Роберт почувствовал, что у него колет виски. Все это звучало так бредово, так неправдоподобно. Но спорить, возражать и протестовать не имело смысла. По крайней мере пока… По своей привычке он решил, как всегда, промолчать и занять наблюдательно-выжидательную позицию.

– И что мы все здесь делаем? – спросил он у Агнесс. – Какие тут вообще законы, порядки, понятия?

– Не волнуйся. – Агнесс мягко погладила его по щеке. – Мы устроим тебе экскурсию по Небоскребу. Ты скоро все вспомнишь и освоишься…

Небоскреб должен был свести с ума архитектора-классика. Его трудно было сравнить с чем-то виданным на Земле.

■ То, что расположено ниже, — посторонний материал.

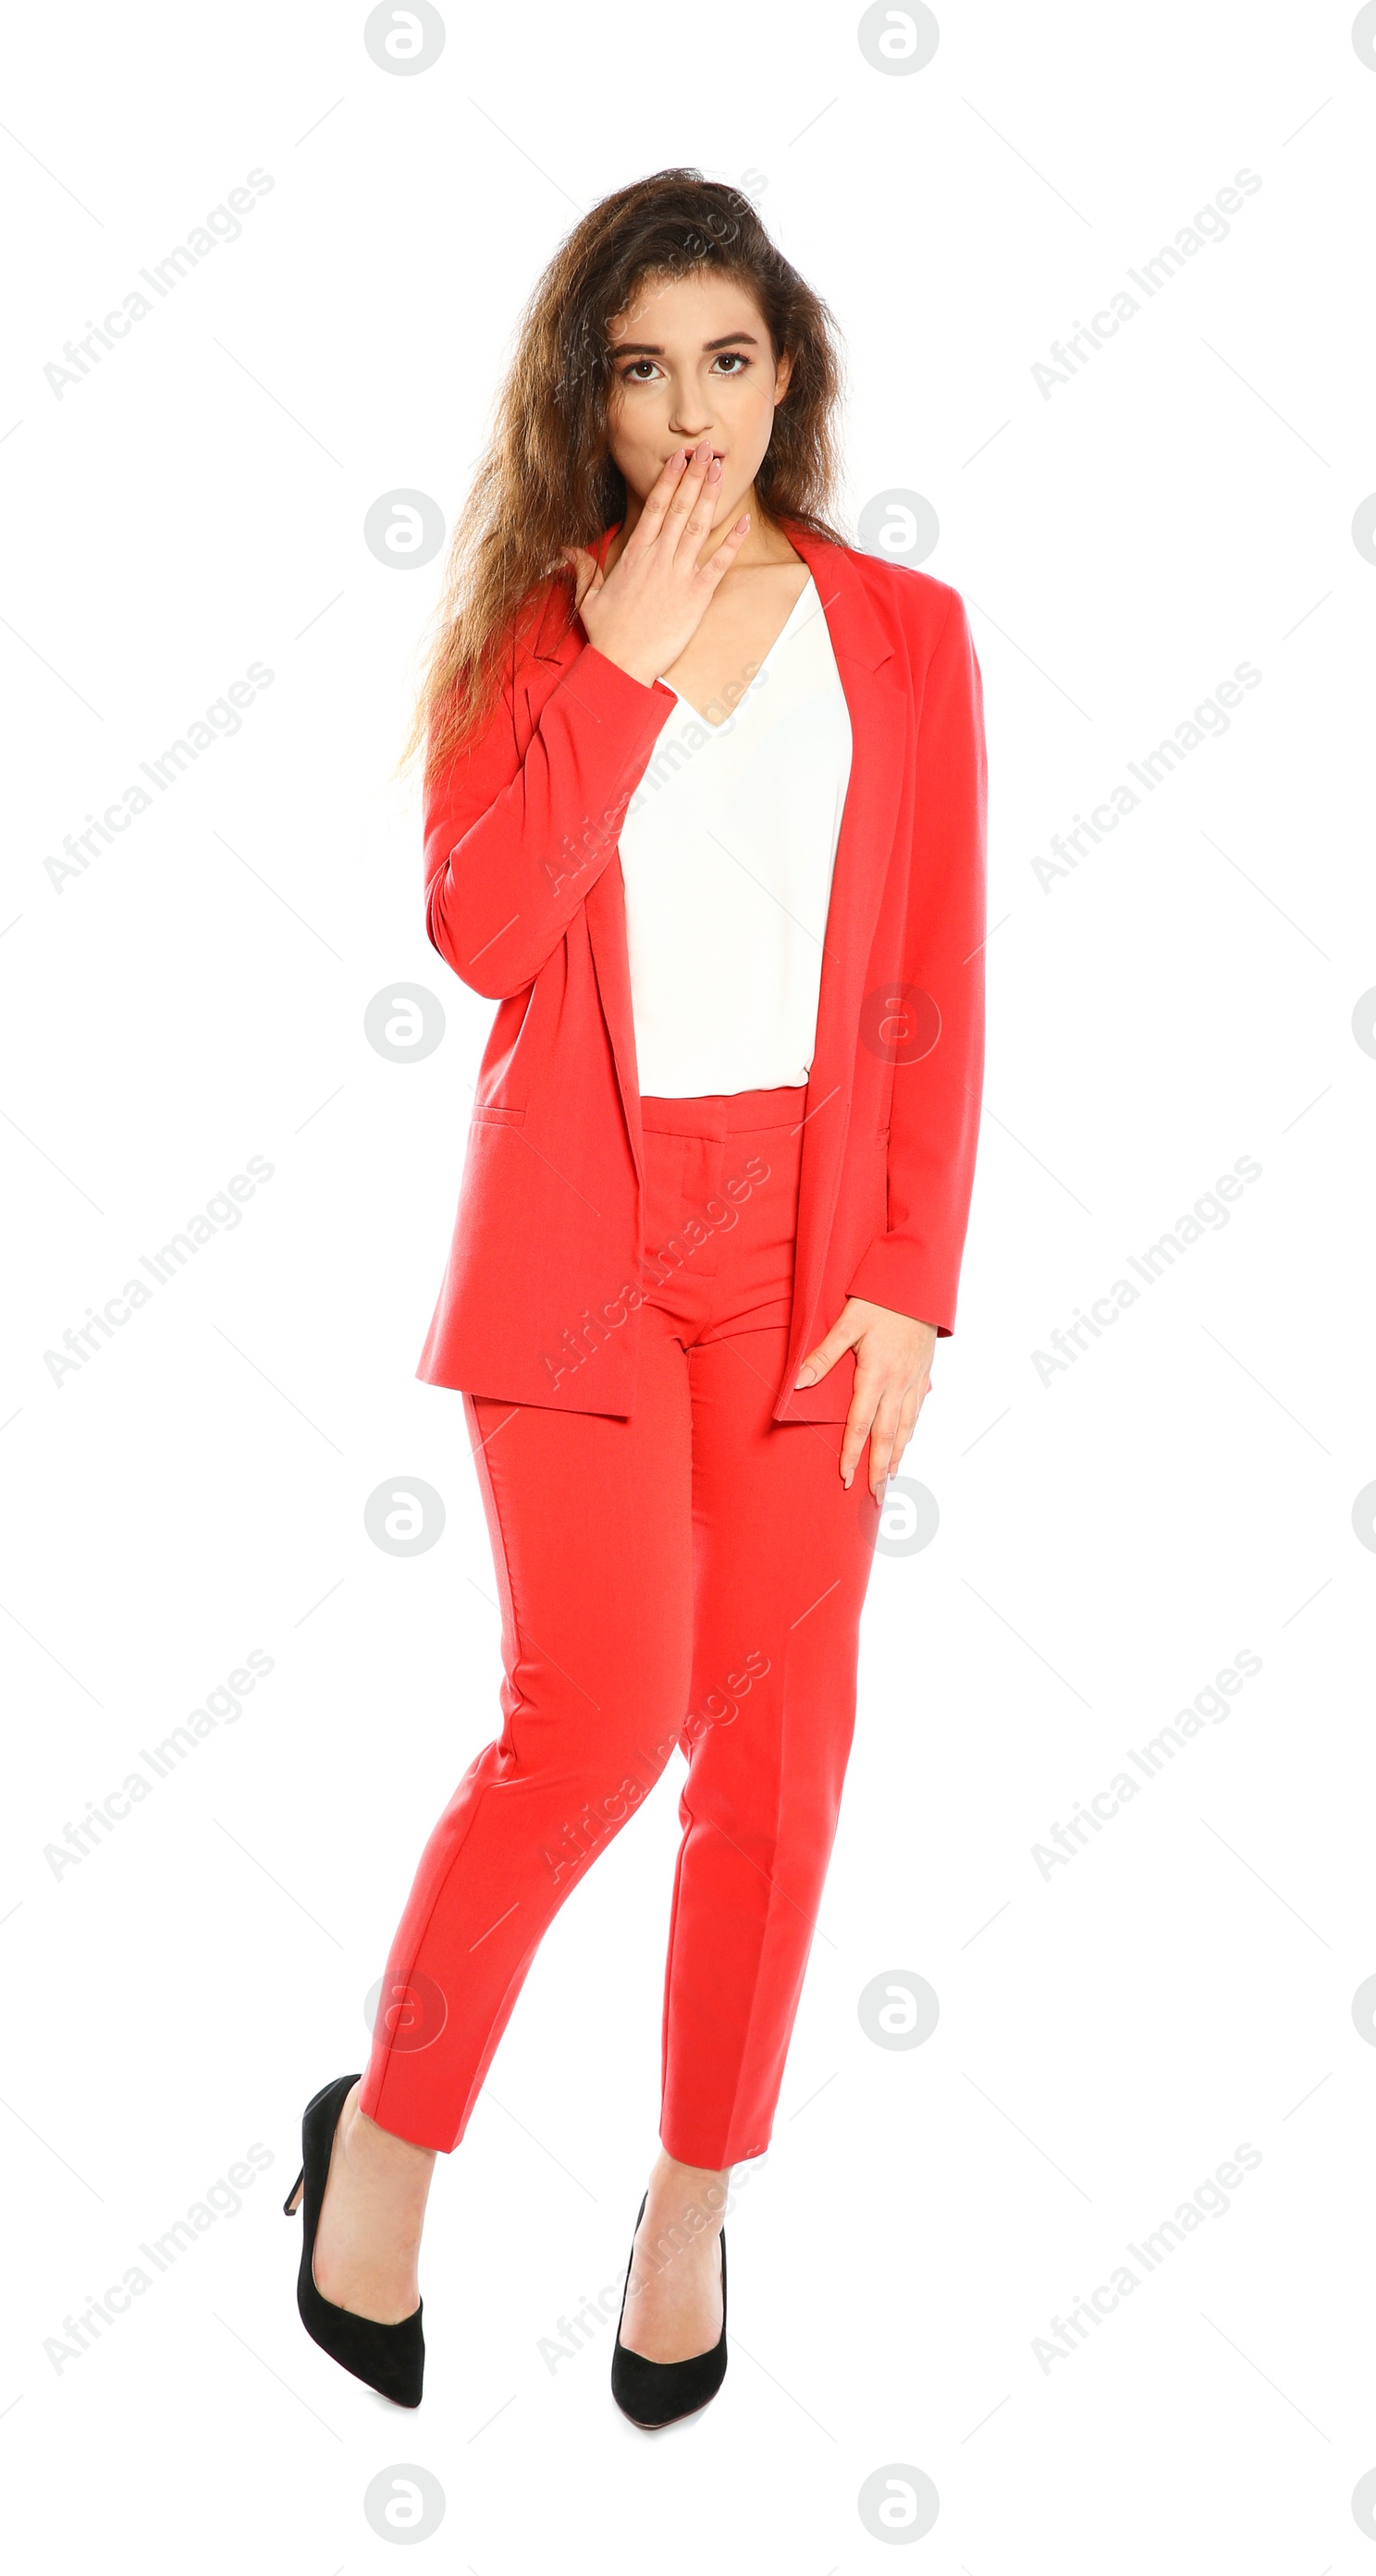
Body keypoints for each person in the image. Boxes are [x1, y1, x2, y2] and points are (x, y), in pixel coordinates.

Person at [284, 167, 987, 2429]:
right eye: (640, 368)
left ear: (786, 373)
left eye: (728, 359)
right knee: (591, 1723)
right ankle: (380, 2136)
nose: (690, 413)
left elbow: (933, 983)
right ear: (584, 402)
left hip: (811, 1260)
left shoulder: (904, 633)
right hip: (586, 1253)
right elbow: (483, 937)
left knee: (772, 1755)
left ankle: (690, 2196)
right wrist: (609, 666)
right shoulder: (538, 625)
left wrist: (906, 1282)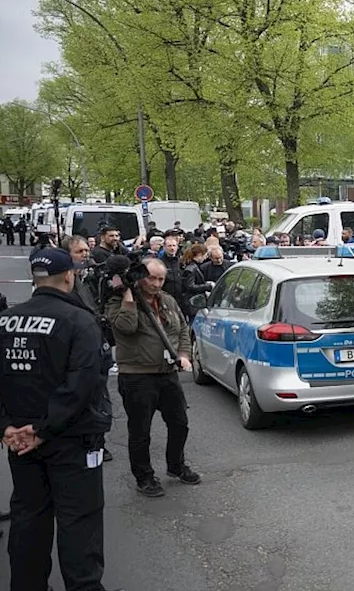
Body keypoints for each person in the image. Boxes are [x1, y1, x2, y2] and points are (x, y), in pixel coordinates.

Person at [0, 249, 112, 591]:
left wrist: (7, 426)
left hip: (20, 441)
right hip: (71, 440)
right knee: (79, 522)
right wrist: (44, 429)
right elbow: (82, 384)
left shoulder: (5, 320)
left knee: (28, 517)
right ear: (69, 276)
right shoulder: (79, 321)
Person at [105, 258, 200, 498]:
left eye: (161, 279)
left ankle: (176, 465)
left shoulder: (166, 300)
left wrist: (183, 354)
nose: (157, 284)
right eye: (152, 278)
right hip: (136, 377)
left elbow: (181, 329)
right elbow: (126, 327)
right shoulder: (118, 302)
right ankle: (144, 476)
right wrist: (128, 294)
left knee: (179, 423)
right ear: (139, 277)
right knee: (140, 432)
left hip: (167, 375)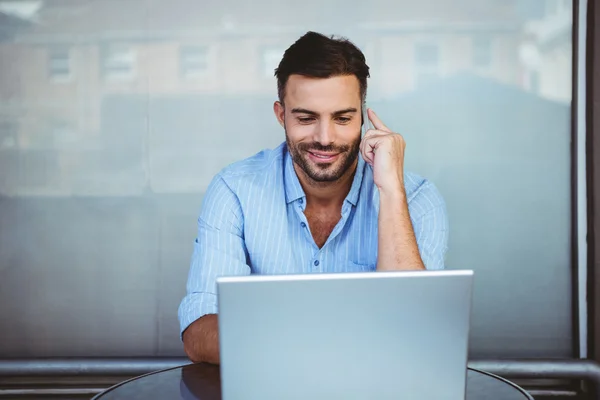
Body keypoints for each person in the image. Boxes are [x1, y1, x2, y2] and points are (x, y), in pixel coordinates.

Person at [178, 31, 448, 364]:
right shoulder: (234, 191)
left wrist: (390, 191)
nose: (324, 138)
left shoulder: (417, 199)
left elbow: (415, 330)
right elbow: (199, 333)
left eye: (343, 118)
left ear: (363, 116)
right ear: (281, 115)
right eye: (306, 118)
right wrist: (343, 338)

Но когда Роберт в сопровождении Агнесс и Ариэля покинул свой сьют, ему на ум пришла мысль о шикарных десятипалубных кораблях, типа «Вояжера». Их тоже проектируют, чтобы сымитировать планету во всем его многообразии и изобилии. И хотя, казалось бы, такие лайнеры и впрямь похожи на мир в миниатюре, и умом ты понимаешь, что на них есть абсолютно все, чего может пожелать человек, все-таки душа робко подсказывает тебе: «На самом деле это не настоящий мир, а лишь его искусная имитация».